Noemí y Lidia Souza Estrello, eran hijas de un portugués, más cerrado que candado oxidado. Se criaron en la ciudad de La Plata, en un ambiente tenso, como si un polvorín fuera a estallar.
Hicieron la primaria en la Escuela Nº 33 de la calle 8 y 38 y luego el secundario en el Normal Nº2. No se conformaban con los rígidos preceptos morales impuestos por el padre. Tanto fue así que las hermanas hicieron un pacto y se apoyarían durante todos los días en que vieran la luz.
Luego de que los silencios señoreaban los ambientes de la casa, las chicas levantaban la aceitada persiana de la ventana del dormitorio, que ocupaban hacia la calle y por riguroso orden una de ellas saltaba y se escabullía hacia las sombras de la noche, la otra acomodaba almohadones, simulando la presencia de una persona en la cama vacía y continuaba el sueño, hasta que escuchaba el llamado externo convenido, entonces sigilosamente abría la entrecerrada persiana, haciendo la entrada triunfal la fugitiva.
Lidia la menor, se enamoró de un joven, con el cual se casó al poco tiempo, con la idea de soltar amarras y lograr la libertad deseada, pero con tanta mala suerte, que a los cuatro años quedó viuda con dos hijitos que mantener.

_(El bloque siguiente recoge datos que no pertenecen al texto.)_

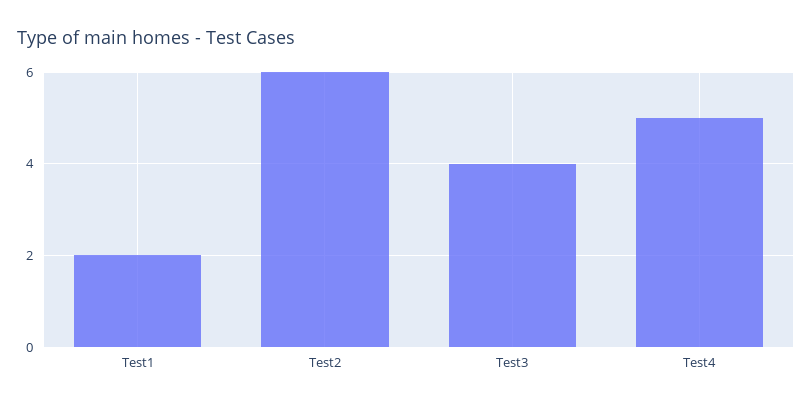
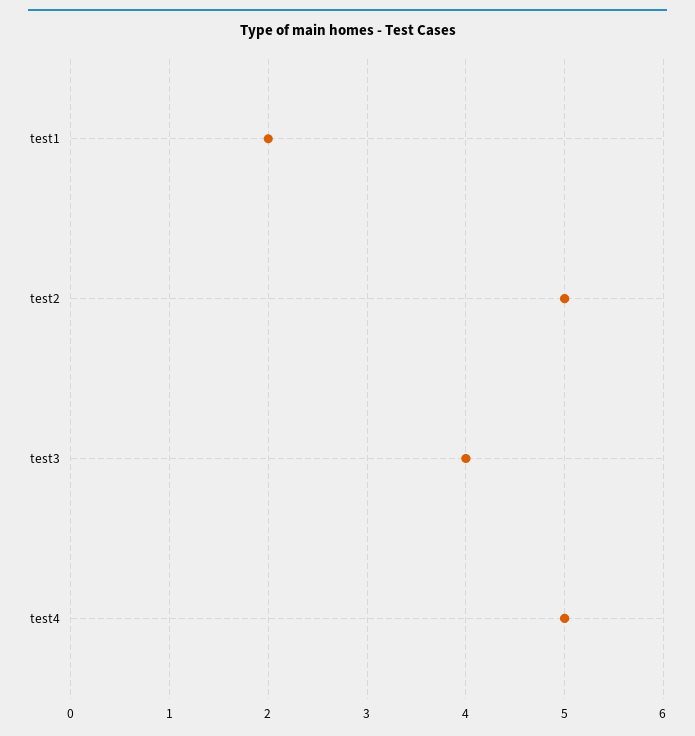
  {
    "Test1": 2,
-   "Test2": 6,
+   "Test2": 5,
    "Test3": 4,
    "Test4": 5
  }

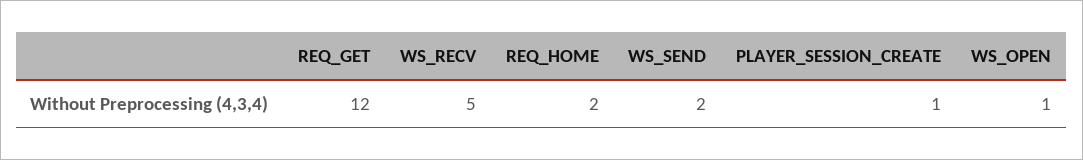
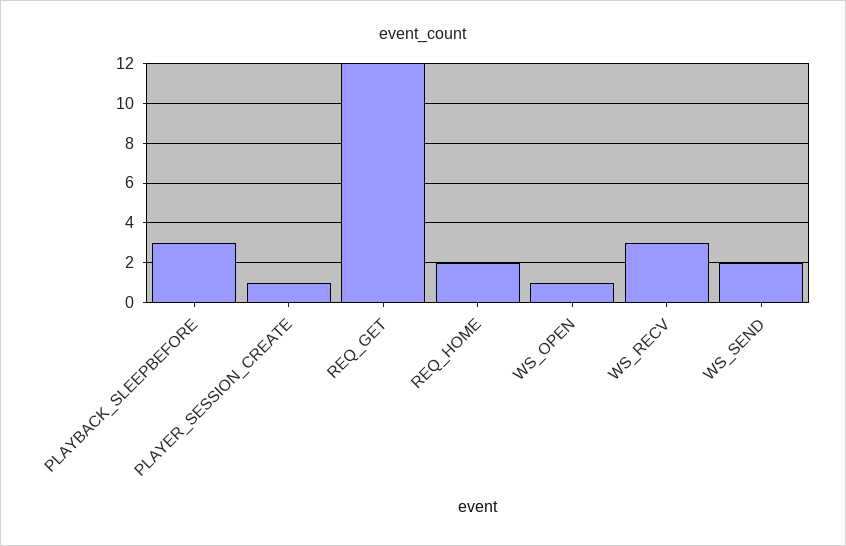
  {
    "REQ_GET": 12,
-   "WS_RECV": 5,
+   "WS_RECV": 3,
    "REQ_HOME": 2,
    "WS_SEND": 2,
    "PLAYER_SESSION_CREATE": 1,
-   "WS_OPEN": 1
+   "WS_OPEN": 1,
+   "PLAYBACK_SLEEPBEFORE": 3
  }

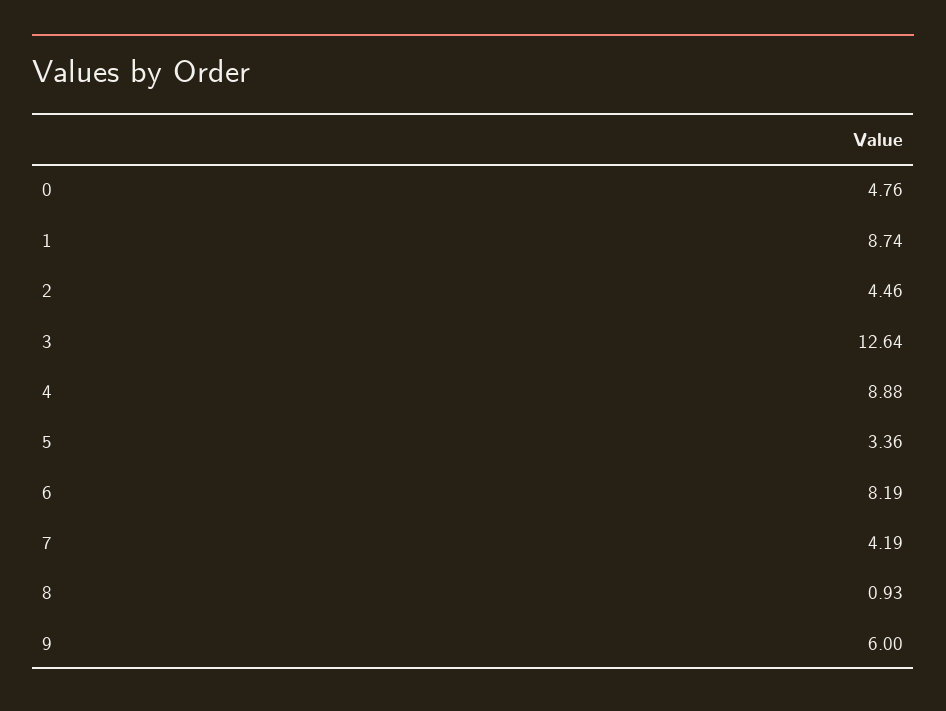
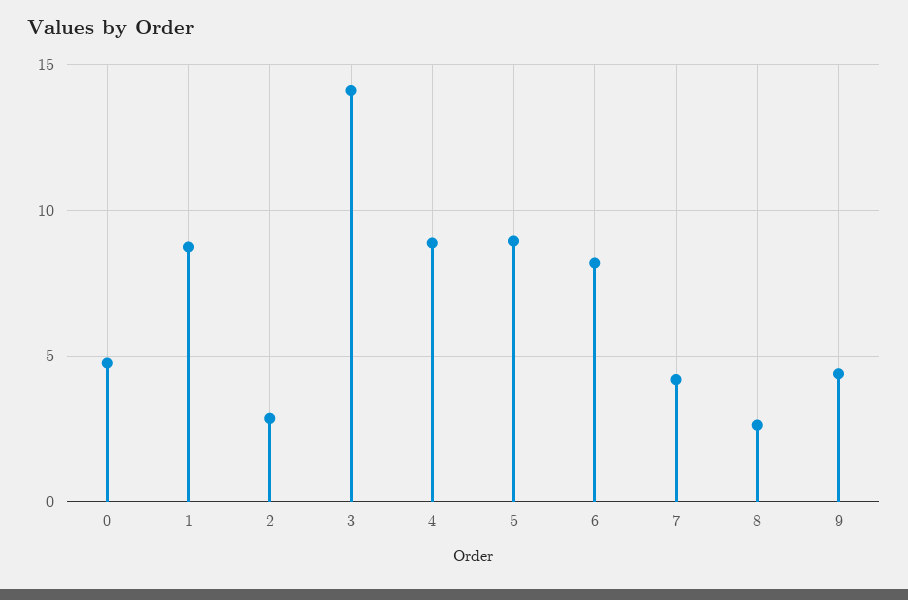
  {
    "0": 4.76,
    "1": 8.74,
-   "2": 4.46,
+   "2": 3,
-   "3": 12.64,
+   "3": 14,
    "4": 8.88,
-   "5": 3.36,
+   "5": 9,
    "6": 8.19,
    "7": 4.19,
-   "8": 0.93,
+   "8": 2.5,
-   "9": 6
+   "9": 4.5
  }

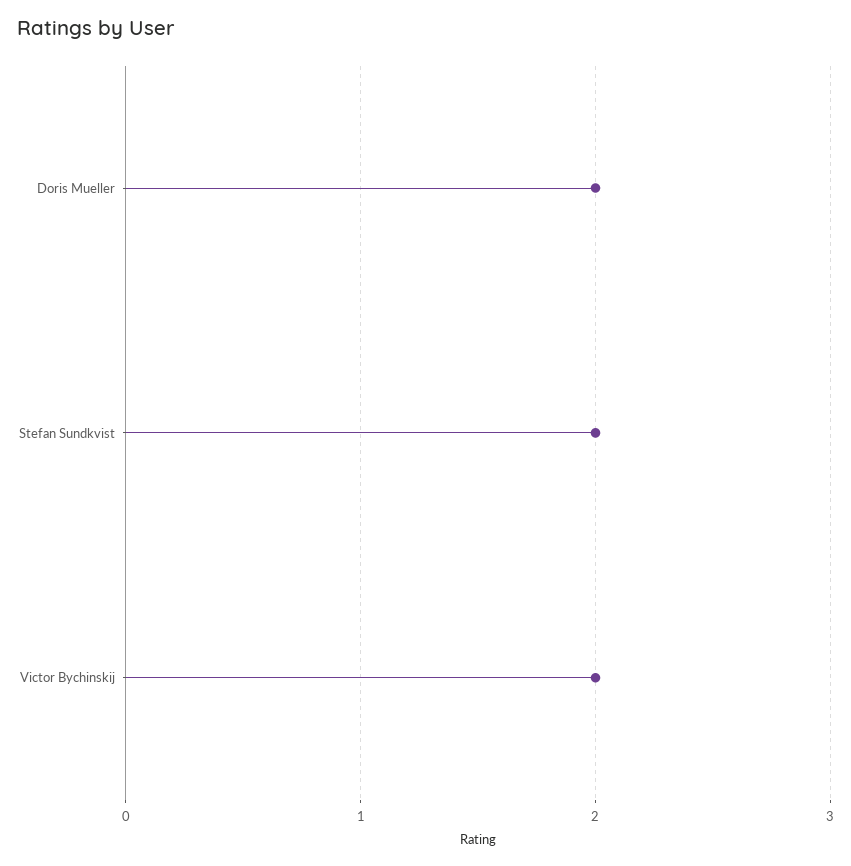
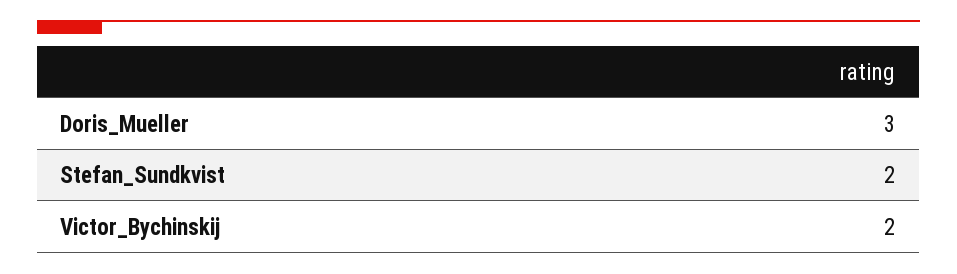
  {
-   "Doris Mueller": 2,
+   "Doris Mueller": 3,
    "Stefan Sundkvist": 2,
    "Victor Bychinskij": 2
  }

La mayor Noemí sintiéndose cautiva, decidió estudiar en la Facultad, opción que le abrió puertas y caminos. Se recibió de Analista en Sistemas y comenzó a trabajar en la Dirección de Estadísticas.
Los días del almanaque cayeron vertiginosamente, los padres fallecieron y al poco tiempo Noemí sufrió un accidente automovilístico, que la dejó postrada de por vida.
Lidia volvió a la casa paterna, a cuidar de Noemí, nada hacía pensar, que un día los vecinos preocupados por horas de ausencias, llamaran a las hurañas hermanas para saber de ellas. Como no respondieron a los reclamos, denunciaron a la policía y bomberos de la situación. Estos últimos voltearon la puerta de calle, un fuerte olor a gas los recibió y un demoledor panorama. Paso a paso fue clarificando los hechos.